BEGIN DATASET CONTENT

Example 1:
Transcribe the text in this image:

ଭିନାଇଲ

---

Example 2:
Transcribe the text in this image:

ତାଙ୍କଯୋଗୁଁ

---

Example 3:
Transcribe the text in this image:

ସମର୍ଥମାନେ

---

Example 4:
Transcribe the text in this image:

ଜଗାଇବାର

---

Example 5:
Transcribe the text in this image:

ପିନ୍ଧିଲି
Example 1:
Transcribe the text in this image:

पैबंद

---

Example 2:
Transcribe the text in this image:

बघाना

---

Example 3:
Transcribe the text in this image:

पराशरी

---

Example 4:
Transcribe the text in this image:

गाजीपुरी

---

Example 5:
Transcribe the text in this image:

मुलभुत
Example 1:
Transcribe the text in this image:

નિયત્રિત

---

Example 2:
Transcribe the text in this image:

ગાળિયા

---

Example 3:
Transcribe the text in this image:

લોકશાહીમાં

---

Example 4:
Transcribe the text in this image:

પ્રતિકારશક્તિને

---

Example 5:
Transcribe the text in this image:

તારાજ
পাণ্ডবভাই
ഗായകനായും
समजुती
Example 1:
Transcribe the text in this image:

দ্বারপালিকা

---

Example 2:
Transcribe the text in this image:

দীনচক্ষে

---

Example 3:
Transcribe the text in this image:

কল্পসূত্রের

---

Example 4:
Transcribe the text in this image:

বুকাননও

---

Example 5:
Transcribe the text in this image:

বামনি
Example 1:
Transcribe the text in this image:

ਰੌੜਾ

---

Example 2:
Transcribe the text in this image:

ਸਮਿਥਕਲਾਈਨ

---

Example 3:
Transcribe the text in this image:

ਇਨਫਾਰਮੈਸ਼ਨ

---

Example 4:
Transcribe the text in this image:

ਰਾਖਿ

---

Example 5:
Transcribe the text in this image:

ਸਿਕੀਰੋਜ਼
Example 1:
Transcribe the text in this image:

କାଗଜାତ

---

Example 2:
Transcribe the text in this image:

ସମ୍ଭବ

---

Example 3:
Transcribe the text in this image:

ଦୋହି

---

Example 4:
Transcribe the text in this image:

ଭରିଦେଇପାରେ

END DATASET CONTENT

WHAT YOU NEED TO DO —
All of the entries above need to be reproduced exactly.

PROBLEM SOLUTION —
Example 1:
Transcribe the text in this image:

ଭିନାଇଲ

---

Example 2:
Transcribe the text in this image:

ତାଙ୍କଯୋଗୁଁ

---

Example 3:
Transcribe the text in this image:

ସମର୍ଥମାନେ

---

Example 4:
Transcribe the text in this image:

ଜଗାଇବାର

---

Example 5:
Transcribe the text in this image:

ପିନ୍ଧିଲି
Example 1:
Transcribe the text in this image:

पैबंद

---

Example 2:
Transcribe the text in this image:

बघाना

---

Example 3:
Transcribe the text in this image:

पराशरी

---

Example 4:
Transcribe the text in this image:

गाजीपुरी

---

Example 5:
Transcribe the text in this image:

मुलभुत
Example 1:
Transcribe the text in this image:

નિયત્રિત

---

Example 2:
Transcribe the text in this image:

ગાળિયા

---

Example 3:
Transcribe the text in this image:

લોકશાહીમાં

---

Example 4:
Transcribe the text in this image:

પ્રતિકારશક્તિને

---

Example 5:
Transcribe the text in this image:

તારાજ
পাণ্ডবভাই
ഗായകനായും
समजुती
Example 1:
Transcribe the text in this image:

দ্বারপালিকা

---

Example 2:
Transcribe the text in this image:

দীনচক্ষে

---

Example 3:
Transcribe the text in this image:

কল্পসূত্রের

---

Example 4:
Transcribe the text in this image:

বুকাননও

---

Example 5:
Transcribe the text in this image:

বামনি
Example 1:
Transcribe the text in this image:

ਰੌੜਾ

---

Example 2:
Transcribe the text in this image:

ਸਮਿਥਕਲਾਈਨ

---

Example 3:
Transcribe the text in this image:

ਇਨਫਾਰਮੈਸ਼ਨ

---

Example 4:
Transcribe the text in this image:

ਰਾਖਿ

---

Example 5:
Transcribe the text in this image:

ਸਿਕੀਰੋਜ਼
Example 1:
Transcribe the text in this image:

କାଗଜାତ

---

Example 2:
Transcribe the text in this image:

ସମ୍ଭବ

---

Example 3:
Transcribe the text in this image:

ଦୋହି

---

Example 4:
Transcribe the text in this image:

ଭରିଦେଇପାରେ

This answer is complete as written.